◆ EXERCISE DIRECTIONS
Within the lines below, find those that hold the string "Łodzi" and copy each one.
-- STUDY MATERIAL follows --
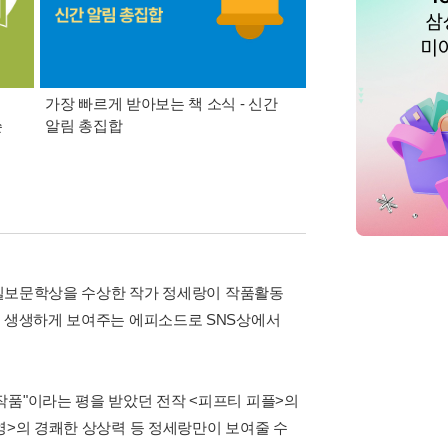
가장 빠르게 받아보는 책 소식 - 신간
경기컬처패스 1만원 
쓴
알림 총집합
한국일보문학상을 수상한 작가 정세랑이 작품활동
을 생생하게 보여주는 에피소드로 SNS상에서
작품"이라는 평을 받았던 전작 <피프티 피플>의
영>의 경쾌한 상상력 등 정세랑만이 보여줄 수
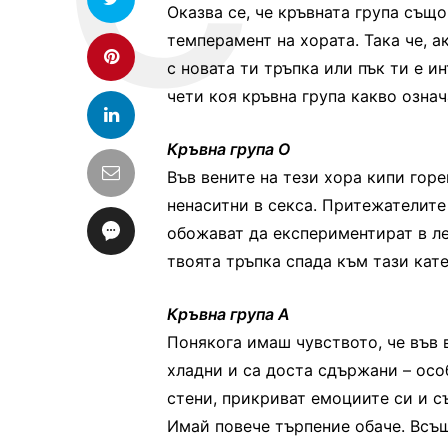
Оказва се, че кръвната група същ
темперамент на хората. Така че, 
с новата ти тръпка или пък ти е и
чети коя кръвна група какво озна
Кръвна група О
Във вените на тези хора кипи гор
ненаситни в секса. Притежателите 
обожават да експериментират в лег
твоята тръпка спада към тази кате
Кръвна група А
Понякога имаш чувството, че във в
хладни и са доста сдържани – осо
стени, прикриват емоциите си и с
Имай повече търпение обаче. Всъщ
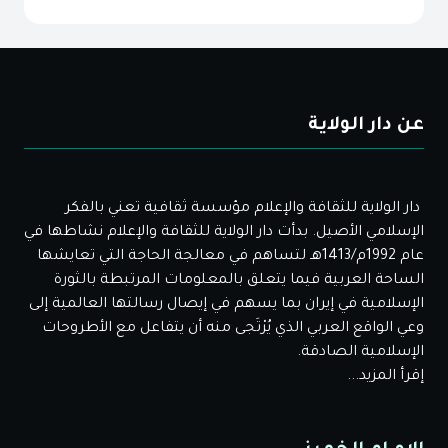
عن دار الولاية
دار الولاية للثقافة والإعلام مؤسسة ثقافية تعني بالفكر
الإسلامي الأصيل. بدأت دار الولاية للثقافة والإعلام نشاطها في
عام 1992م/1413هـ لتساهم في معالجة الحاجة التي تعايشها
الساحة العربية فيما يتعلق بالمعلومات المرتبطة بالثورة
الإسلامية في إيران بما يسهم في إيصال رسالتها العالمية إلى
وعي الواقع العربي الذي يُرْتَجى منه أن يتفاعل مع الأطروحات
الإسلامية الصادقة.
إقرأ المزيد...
-- STUDY MATERIAL concluded --
-- STUDY MATERIAL follows --
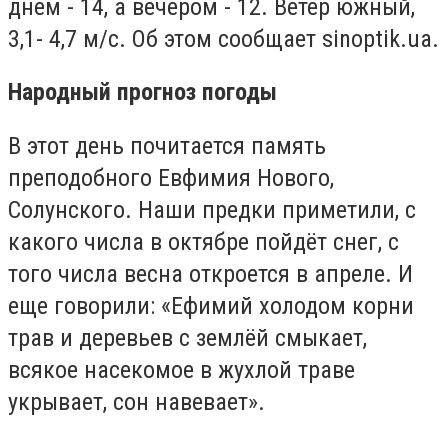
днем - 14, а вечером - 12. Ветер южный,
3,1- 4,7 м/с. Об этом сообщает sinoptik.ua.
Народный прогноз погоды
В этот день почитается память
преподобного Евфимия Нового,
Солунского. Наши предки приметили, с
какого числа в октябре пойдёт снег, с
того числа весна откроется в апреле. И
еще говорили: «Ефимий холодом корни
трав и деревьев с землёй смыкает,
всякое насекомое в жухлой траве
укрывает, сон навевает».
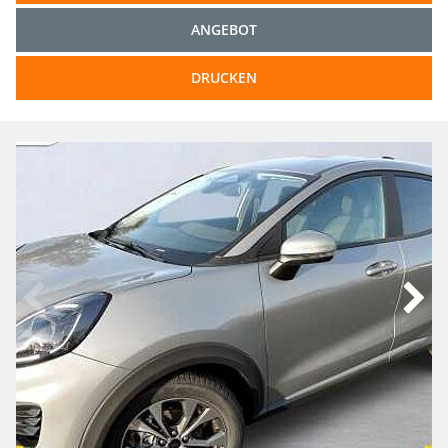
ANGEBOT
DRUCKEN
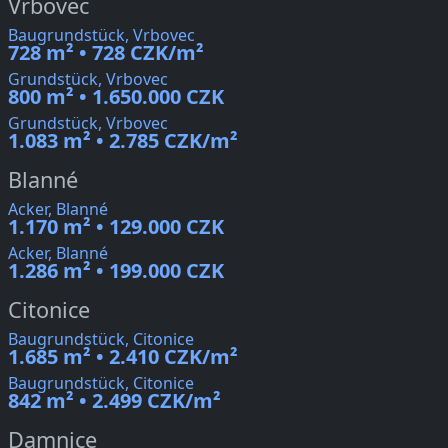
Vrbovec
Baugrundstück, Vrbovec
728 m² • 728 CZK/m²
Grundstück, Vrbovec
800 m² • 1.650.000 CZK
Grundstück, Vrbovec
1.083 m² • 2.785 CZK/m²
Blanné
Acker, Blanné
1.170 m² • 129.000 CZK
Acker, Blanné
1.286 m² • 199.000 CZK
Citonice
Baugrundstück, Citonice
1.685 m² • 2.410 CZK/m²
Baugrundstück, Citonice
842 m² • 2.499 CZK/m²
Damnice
-- STUDY MATERIAL concluded --
-- STUDY MATERIAL follows --
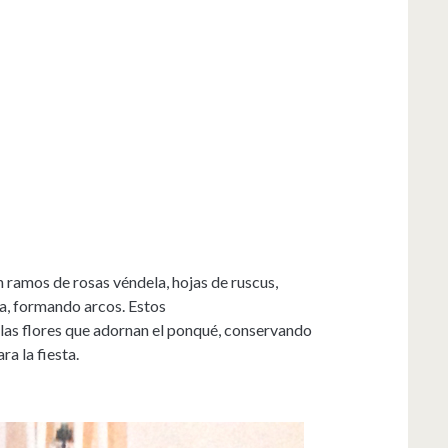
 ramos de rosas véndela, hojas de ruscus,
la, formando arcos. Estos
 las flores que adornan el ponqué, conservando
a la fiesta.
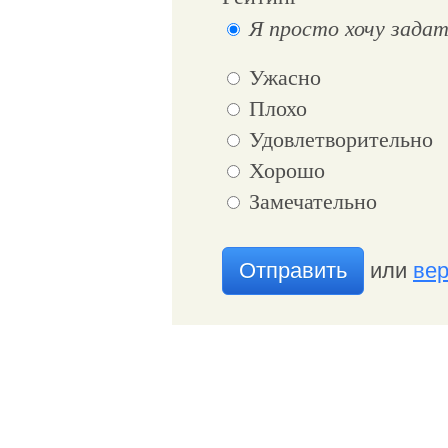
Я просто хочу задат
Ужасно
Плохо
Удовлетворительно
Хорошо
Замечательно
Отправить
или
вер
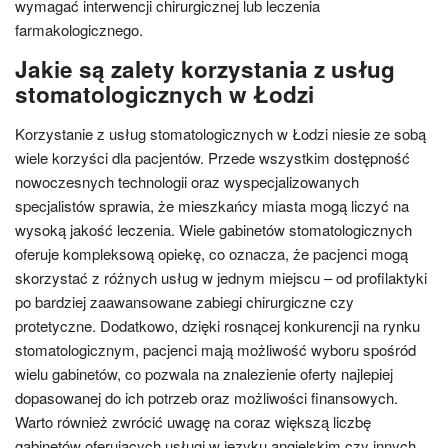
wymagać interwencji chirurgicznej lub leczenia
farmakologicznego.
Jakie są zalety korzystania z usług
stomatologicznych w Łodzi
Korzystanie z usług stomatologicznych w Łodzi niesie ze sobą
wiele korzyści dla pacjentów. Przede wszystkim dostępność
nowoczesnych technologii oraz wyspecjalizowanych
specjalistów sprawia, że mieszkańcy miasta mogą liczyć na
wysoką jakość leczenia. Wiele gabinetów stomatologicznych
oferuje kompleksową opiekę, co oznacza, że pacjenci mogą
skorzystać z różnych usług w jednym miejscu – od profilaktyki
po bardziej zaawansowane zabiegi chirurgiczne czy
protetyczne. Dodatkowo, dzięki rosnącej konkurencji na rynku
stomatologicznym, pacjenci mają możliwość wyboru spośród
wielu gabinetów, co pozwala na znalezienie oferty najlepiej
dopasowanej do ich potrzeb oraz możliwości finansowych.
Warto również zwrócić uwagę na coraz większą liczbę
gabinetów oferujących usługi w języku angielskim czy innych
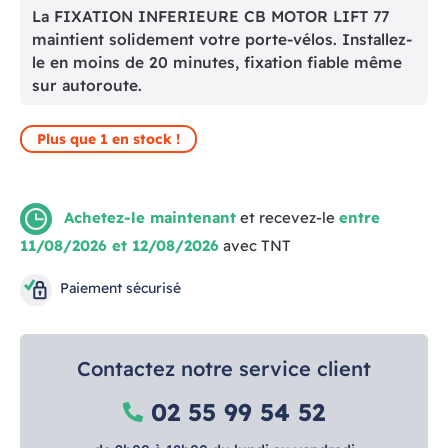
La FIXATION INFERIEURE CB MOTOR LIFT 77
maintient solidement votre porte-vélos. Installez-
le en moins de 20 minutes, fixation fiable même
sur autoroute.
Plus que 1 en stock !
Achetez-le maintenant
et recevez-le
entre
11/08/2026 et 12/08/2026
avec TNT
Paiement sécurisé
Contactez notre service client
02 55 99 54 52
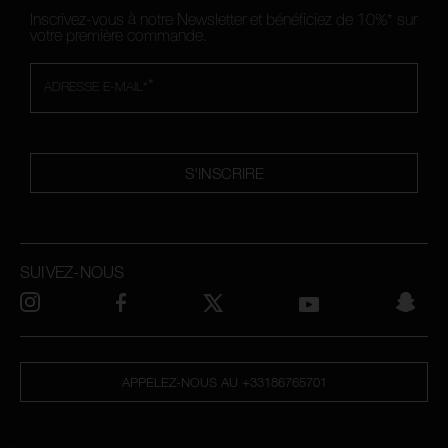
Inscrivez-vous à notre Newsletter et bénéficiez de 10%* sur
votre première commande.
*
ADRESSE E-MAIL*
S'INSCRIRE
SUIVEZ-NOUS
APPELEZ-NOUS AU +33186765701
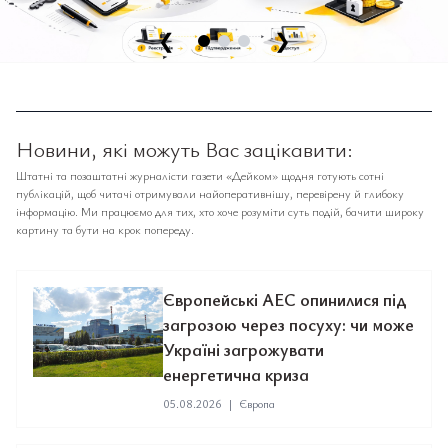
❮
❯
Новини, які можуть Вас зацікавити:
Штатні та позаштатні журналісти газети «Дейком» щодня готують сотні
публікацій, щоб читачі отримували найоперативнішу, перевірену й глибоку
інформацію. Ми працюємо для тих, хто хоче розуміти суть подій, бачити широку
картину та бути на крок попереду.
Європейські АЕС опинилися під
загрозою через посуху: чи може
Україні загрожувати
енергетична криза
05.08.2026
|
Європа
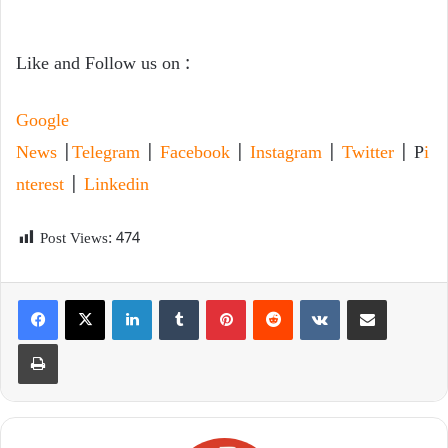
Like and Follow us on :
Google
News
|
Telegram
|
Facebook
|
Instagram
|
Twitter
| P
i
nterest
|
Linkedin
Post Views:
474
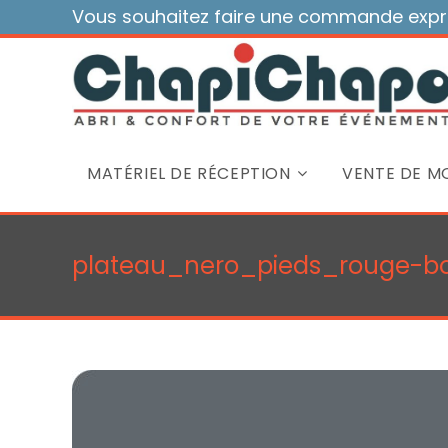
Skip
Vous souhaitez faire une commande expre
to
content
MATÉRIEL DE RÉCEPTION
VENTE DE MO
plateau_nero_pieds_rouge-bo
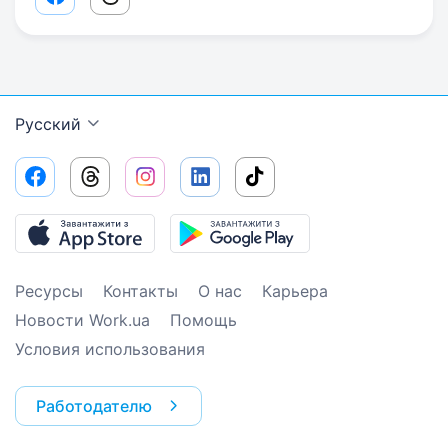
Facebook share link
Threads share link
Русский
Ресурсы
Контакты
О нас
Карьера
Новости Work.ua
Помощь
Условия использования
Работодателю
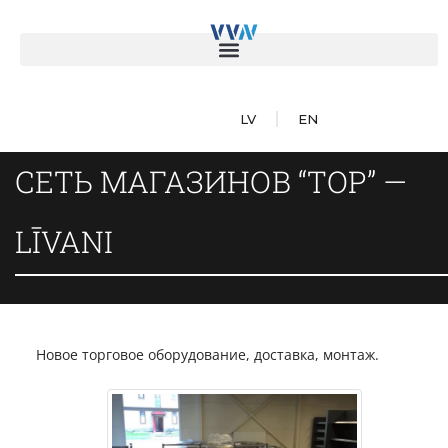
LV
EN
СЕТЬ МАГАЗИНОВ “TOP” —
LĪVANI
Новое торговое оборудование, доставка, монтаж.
-- STUDY MATERIAL concluded --
◆ REPLY TO THE TASK
stomatologicznych w Łodzi
Korzystanie z usług stomatologicznych w Łodzi niesie ze sobą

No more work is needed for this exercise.